EPA declines to study restricting Roundup pesticide's use

The Environmental Protection Agency declined to study restricting the use of a pesticide believed to harm the monarch butterfly’s habitat.

The EPA told the Natural Resources Defense Council (NRDC) it rejected the green group’s petition regarding glyphosate, a pesticide marketed by Monsanto Co. as Roundup.


“The agency at this time has not determined that glyphosate causes unreasonable adverse effects to the monarch butterfly,” the EPA told the green group.

The NRDC and other green groups have long argued that Roundup is responsible for killing large swathes of milkweed, a plant that monarchs rely on for habitat and development.

While the agency recognized that the drop in milkweed is causing the butterfly’s population drop, it agreed instead to to undertake a study of other actions it could take toward protecting monarchs.

The NRDC slammed the EPA’s decision, saying it does not make sense.

“The EPA apparently plans to study the monarch migration to extinction,” Dr. Sylvia Fallon, an NRDC senior scientist, said in a statement.
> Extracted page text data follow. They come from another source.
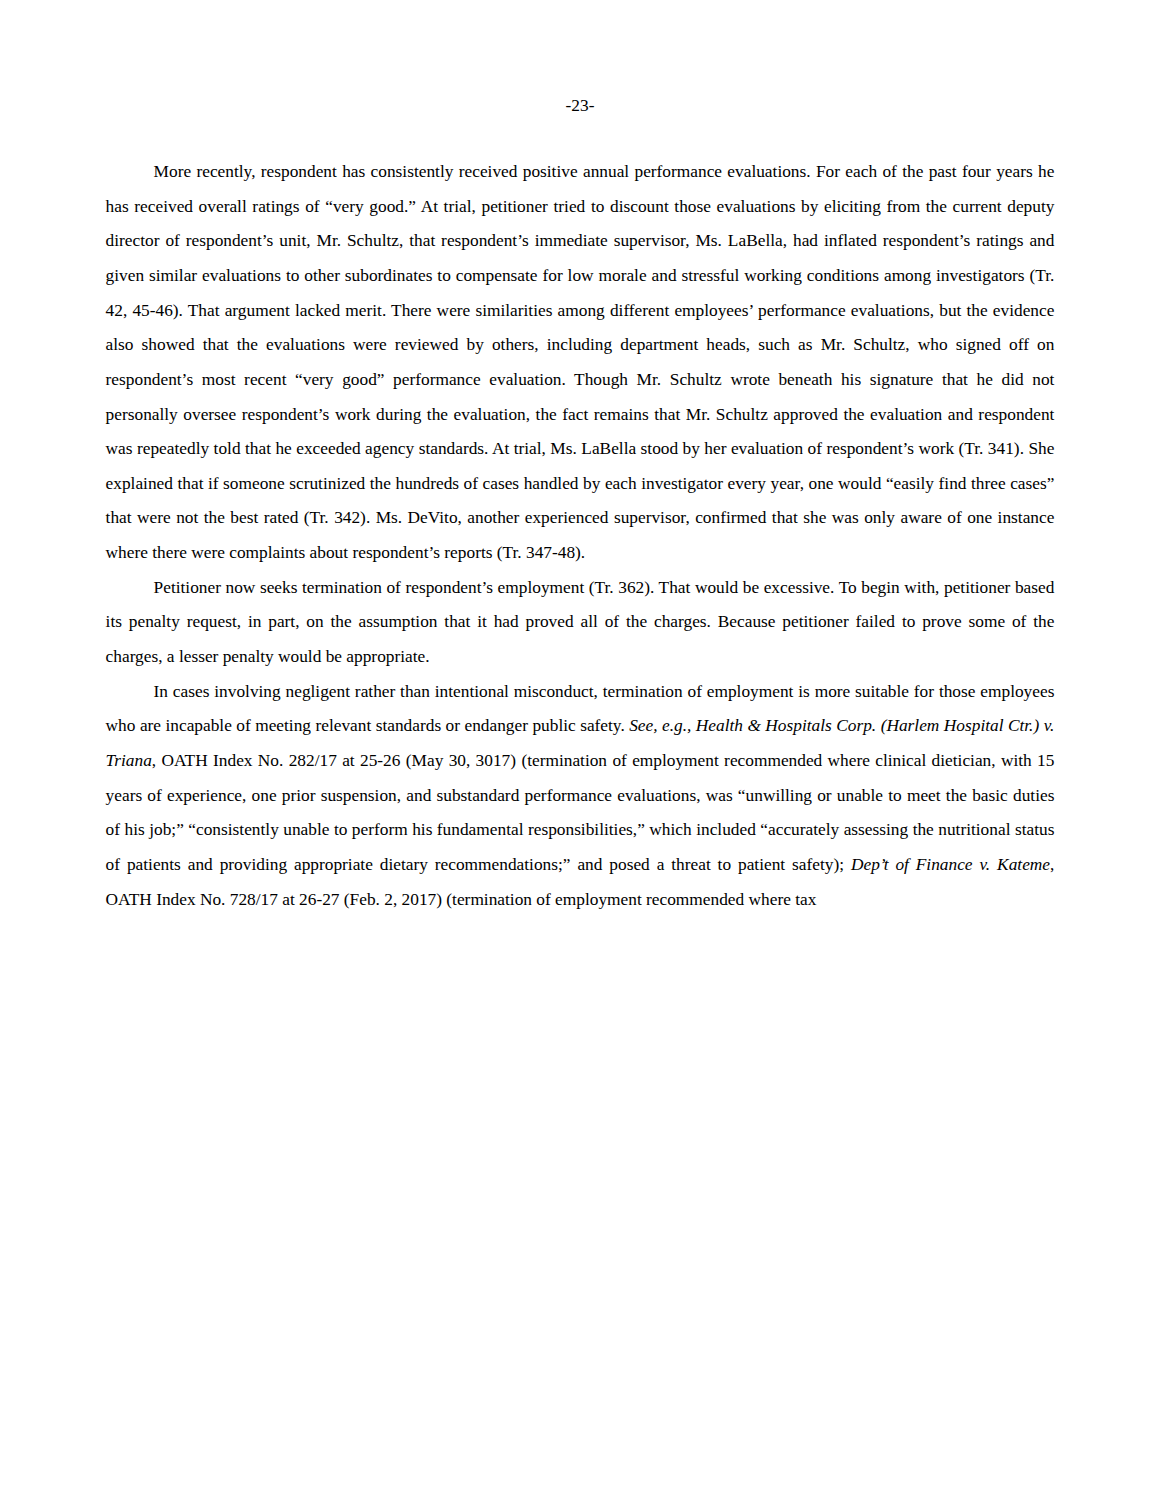-23-
More recently, respondent has consistently received positive annual performance evaluations. For each of the past four years he has received overall ratings of “very good.” At trial, petitioner tried to discount those evaluations by eliciting from the current deputy director of respondent’s unit, Mr. Schultz, that respondent’s immediate supervisor, Ms. LaBella, had inflated respondent’s ratings and given similar evaluations to other subordinates to compensate for low morale and stressful working conditions among investigators (Tr. 42, 45-46). That argument lacked merit. There were similarities among different employees’ performance evaluations, but the evidence also showed that the evaluations were reviewed by others, including department heads, such as Mr. Schultz, who signed off on respondent’s most recent “very good” performance evaluation. Though Mr. Schultz wrote beneath his signature that he did not personally oversee respondent’s work during the evaluation, the fact remains that Mr. Schultz approved the evaluation and respondent was repeatedly told that he exceeded agency standards. At trial, Ms. LaBella stood by her evaluation of respondent’s work (Tr. 341). She explained that if someone scrutinized the hundreds of cases handled by each investigator every year, one would “easily find three cases” that were not the best rated (Tr. 342). Ms. DeVito, another experienced supervisor, confirmed that she was only aware of one instance where there were complaints about respondent’s reports (Tr. 347-48).
Petitioner now seeks termination of respondent’s employment (Tr. 362). That would be excessive. To begin with, petitioner based its penalty request, in part, on the assumption that it had proved all of the charges. Because petitioner failed to prove some of the charges, a lesser penalty would be appropriate.
In cases involving negligent rather than intentional misconduct, termination of employment is more suitable for those employees who are incapable of meeting relevant standards or endanger public safety. See, e.g., Health & Hospitals Corp. (Harlem Hospital Ctr.) v. Triana, OATH Index No. 282/17 at 25-26 (May 30, 3017) (termination of employment recommended where clinical dietician, with 15 years of experience, one prior suspension, and substandard performance evaluations, was “unwilling or unable to meet the basic duties of his job;” “consistently unable to perform his fundamental responsibilities,” which included “accurately assessing the nutritional status of patients and providing appropriate dietary recommendations;” and posed a threat to patient safety); Dep’t of Finance v. Kateme, OATH Index No. 728/17 at 26-27 (Feb. 2, 2017) (termination of employment recommended where tax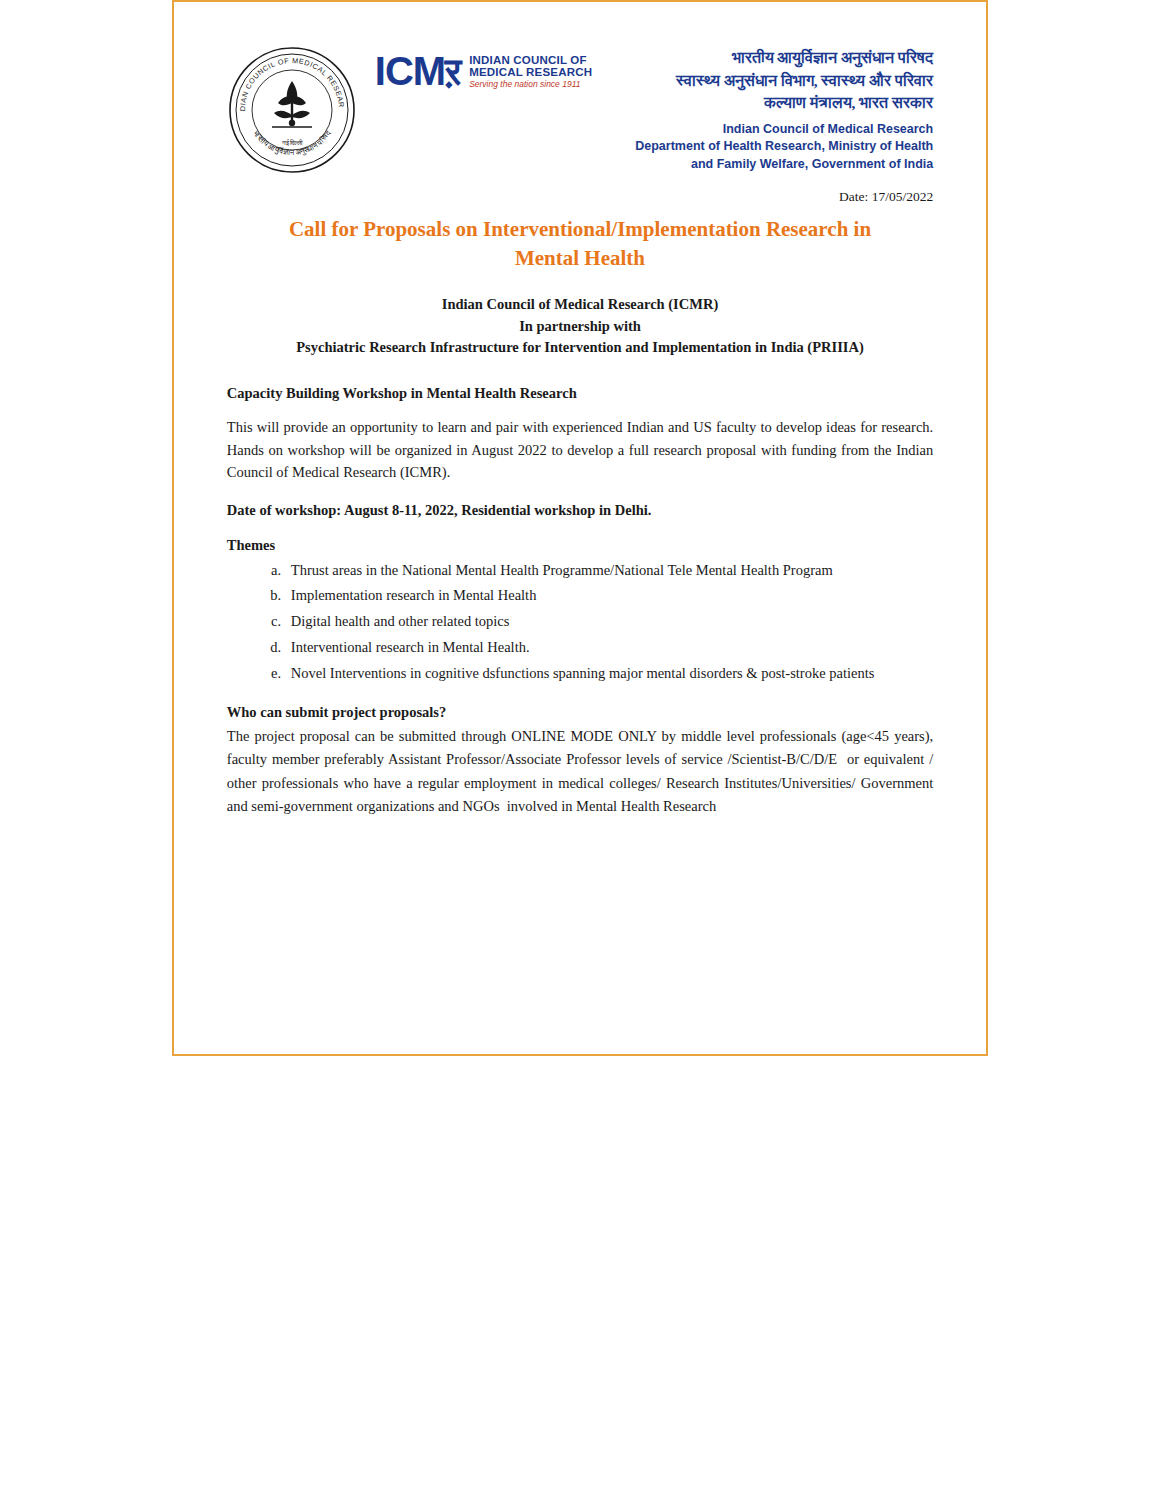INDIAN COUNCIL OF MEDICAL RESEARCH भारतीय आयुर्विज्ञान अनुसंधान परिषद नई दिल्ली
ICMऱ
INDIAN COUNCIL OF
MEDICAL RESEARCH
Serving the nation since 1911
भारतीय आयुर्विज्ञान अनुसंधान परिषद
स्वास्थ्य अनुसंधान विभाग, स्वास्थ्य और परिवार
कल्याण मंत्रालय, भारत सरकार
Indian Council of Medical Research
Department of Health Research, Ministry of Health
and Family Welfare, Government of India
Date: 17/05/2022
Call for Proposals on Interventional/Implementation Research in
Mental Health
Indian Council of Medical Research (ICMR)
In partnership with
Psychiatric Research Infrastructure for Intervention and Implementation in India (PRIIIA)
Capacity Building Workshop in Mental Health Research
This will provide an opportunity to learn and pair with experienced Indian and US faculty to develop ideas for research. Hands on workshop will be organized in August 2022 to develop a full research proposal with funding from the Indian Council of Medical Research (ICMR).
Date of workshop: August 8-11, 2022, Residential workshop in Delhi.
Themes
Thrust areas in the National Mental Health Programme/National Tele Mental Health Program
Implementation research in Mental Health
Digital health and other related topics
Interventional research in Mental Health.
Novel Interventions in cognitive dsfunctions spanning major mental disorders & post-stroke patients
Who can submit project proposals?
The project proposal can be submitted through ONLINE MODE ONLY by middle level professionals (age<45 years), faculty member preferably Assistant Professor/Associate Professor levels of service /Scientist-B/C/D/E or equivalent / other professionals who have a regular employment in medical colleges/ Research Institutes/Universities/ Government and semi-government organizations and NGOs involved in Mental Health Research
“Everyone loves the monarchs, including the Obama White House,” she continued. “But love isn’t going to save monarchs from glyphosate. It’s inexcusable for the EPA to call for more time to show glyphosate’s harm while at the same time approving new glyphosate-based pesticides that kill the sole food source monarchs need to live.”

The EPA said that it is taking the problem seriously.

“While the EPA has denied NRDC’s petition, the EPA concludes that its ongoing efforts to protect bees, in conjunction now with this effort to protect the monarch butterfly, are in line with the objectives of the NRDC petition,” the agency said in the notice about its new butterfly project.

The agency announced in March that it would crack down on Roundup use by requiring Monsanto to formulate a plan to limit the development of weeds resistant to the product.

Elsewhere in the federal government, the Fish and Wildlife Service is currently studying whether the monarch deserves protections as an endangered or threatened species, which would likely include protections for its habitat.